今日は身体知研究会という会に参加してきました。私の専門領域はSign Language Phoneticsという日本に存在しない学問分野でもあるのですが、「手話には日本語とは違うリズムがある」という極めて哲学的な聾者の声から、哲学と情報科学を経てこの分野に入りました。日本語でいうと、手話音声学、という何のことやらさっぱり伝わらない訳になってしまうので、あまり自分の専門分野について広く読まれる形で書いたことはないのですが、今日は改めて努めてみます。 今回の研究会のテーマは、ずばり「リズム」で、久しぶりに発表と議論に参加しました。舞踏、音楽、スポーツ、リハビリという多方面の分野からの発表で、「リズム」という語のもつ意味の多義性に大変驚きまし た。腕の筋電図や脳機能画像を用いて各分野の「リズム」の謎に科学的に迫るという壮大な企画の研究会でした。そこで私も手話分野から参加して、大変有意義な時間を過ごしました。

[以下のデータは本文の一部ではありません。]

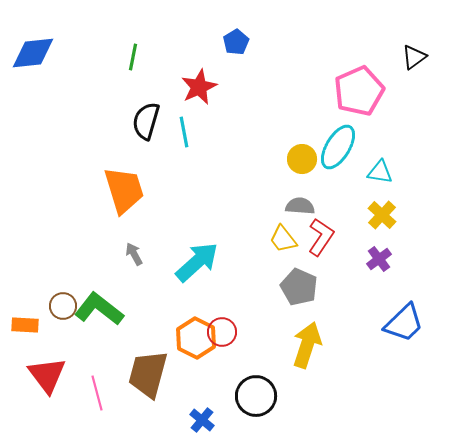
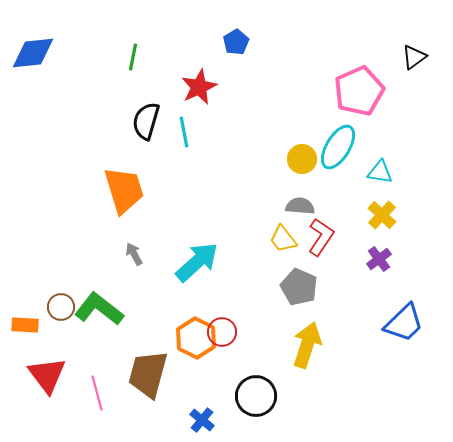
brown circle: moved 2 px left, 1 px down
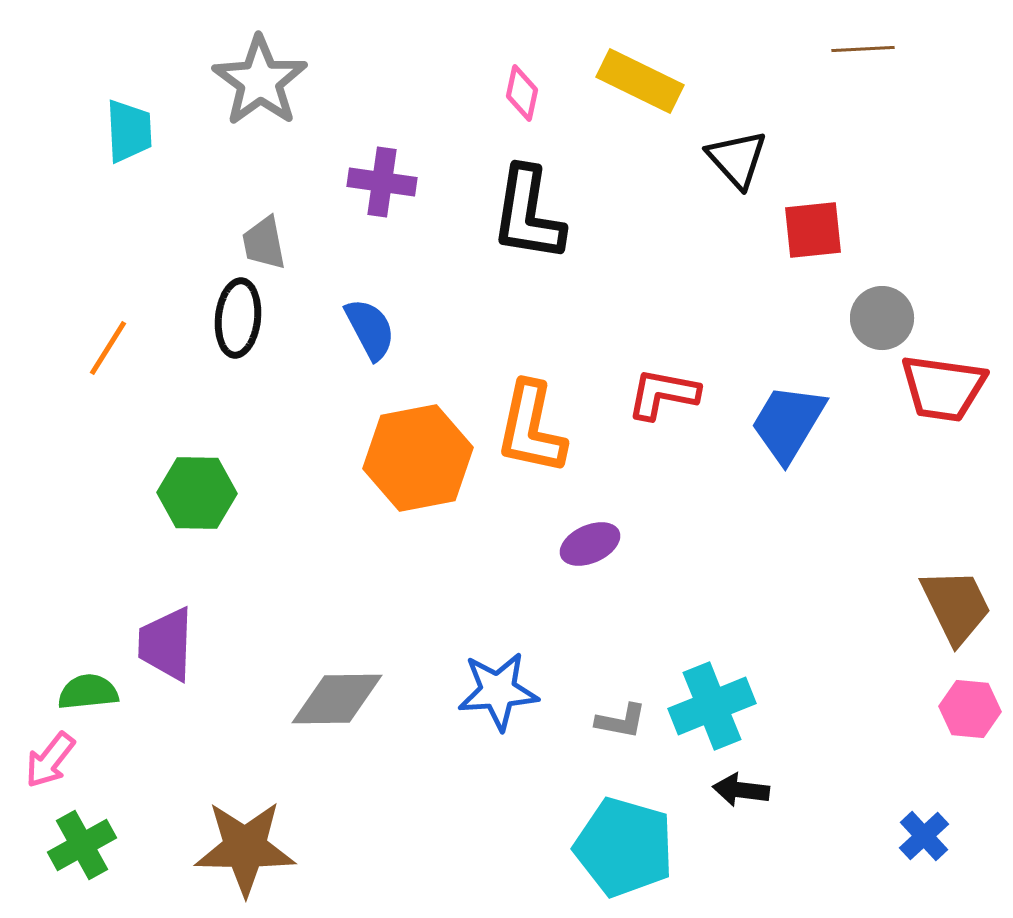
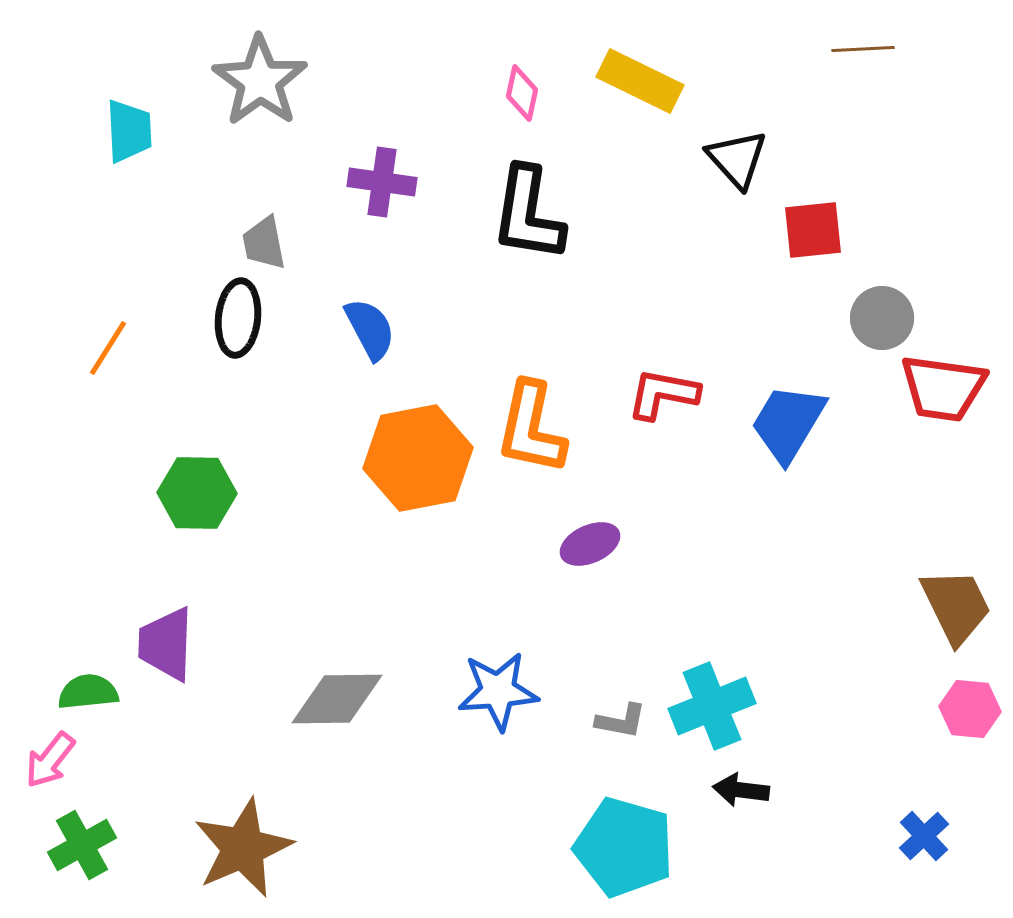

ただ、最後の全体討論で、ひとつ苦い思い出がよみがえりました。各方面の専門家の指す「リズム」が、あまりにも多様な意味をもつ気がして、それらの違いや共通点を包含するマップがないかとお尋ねしたところ、どうやら存在しないようなのです。うなだれていると、最後に一人の学生さんに話かけられ、1960年代のクラーゲスという哲学者が「リズム」を定義して以降、定義の話は進んでいないと教えてもらいました。この一連の議論が苦い思い出に直結したのです。
先述のように、私は「日本手話にはリズムがある」という聾者の声から、新しい学問分野に入りました。 最初に読んだのが、クラーゲス(『リズムの本質』杉浦実訳、みすず書房)だったのです。クラーゲスは「リズムは規則の時間的現象である」と述べ、現象学の手法でリズムの本質に迫りました。最初のゼミでクラーゲスについて発表したのをいまでもよく覚えていますが、工学の先生方からの反応はいまいちでした。ここから、日本手話のリズムの指す真の意味に到達するのに、日米を往復すること数回、哲学、情報科学、手話言語学と学問分野を横断して、最終的に6年の時間を費やしたのです。それくらい、「リズム」は魅力的でもあり、また対応する事象をつかむのが大変難しい言葉なのです。「リズム」をテーマに工学の指導教官の元に研究を開始した私にとって、これは大変な修行でした。
6年を費やし、色々な方々の手助けを受けてようやく分かったのですが、手話の場合は、聾者の感じるリズムとは、言語としての統語情報と大きく関わっています。手話は、主に腕と指先と表情を使って、タイミングや ポーズやアクセントといった韻律情報を伴い、発話されます。その規則性を共有する集団に属する人々にとって、リズムとは韻律の規則性であり、意味を伝えるために不可欠なものす。ここが音楽やスポーツの分野でいわれるリズムとは大きく異なるところです。もちろん、周期性という大枠の意味では共通するのですが、他に共通する点を見つけるのは困難で、それは本当に「哲学的」ですらあります。
分野横断的に、習得のしやすさ、幼児期からの運動能力や脳機能の発達、熟練者と初学者の違いを研究することで、それぞれのリズムが指す何らかの共通性がわかるかもしれませんが、バイオメカニクスや人工知能といった研究分野では、まだその統合までは至っていないのが現状なのです。
そこで、私のささやかな経験から、これから「リズム」をテーマにこれらの分野に参入する若い理工系研究者にぜひ伝えたいことがあります。「リズム」は魅力的な言葉ですが、科学的に扱うには極めて漠然とした言葉です。客観的事象なのか、心理的事象なのか、それらの関連も未 解明なのです。研究者が色々な装置を使って測定しているのがリズムなのか、リズム的な何かなのか、リズム感なのか、まったく不明なのです。私の提案はこうです。「できることなら、リズムという言葉を一回、忘れてしまいましょう。」
その意図するところは、日常言語の「リズム」の指す極めて分野依存的で限定的な意味が、最後の最後で明らかになるまでは、「リズム」は心の中に大事にしまっておいてもらいたい、ということです。
「手話のリズム」という迷宮から帰還したばかりのマイナーな分野の一人の研究愛好家として、「リズム」を研究対象に選ぶ若い理工系学生さん達に、声を大にしてお伝えしたい。リズムを忘れましょう。逆に、若い哲学研究者の皆さん、リズムを何とか解明して下さい。データは各方面で沢山ありますので!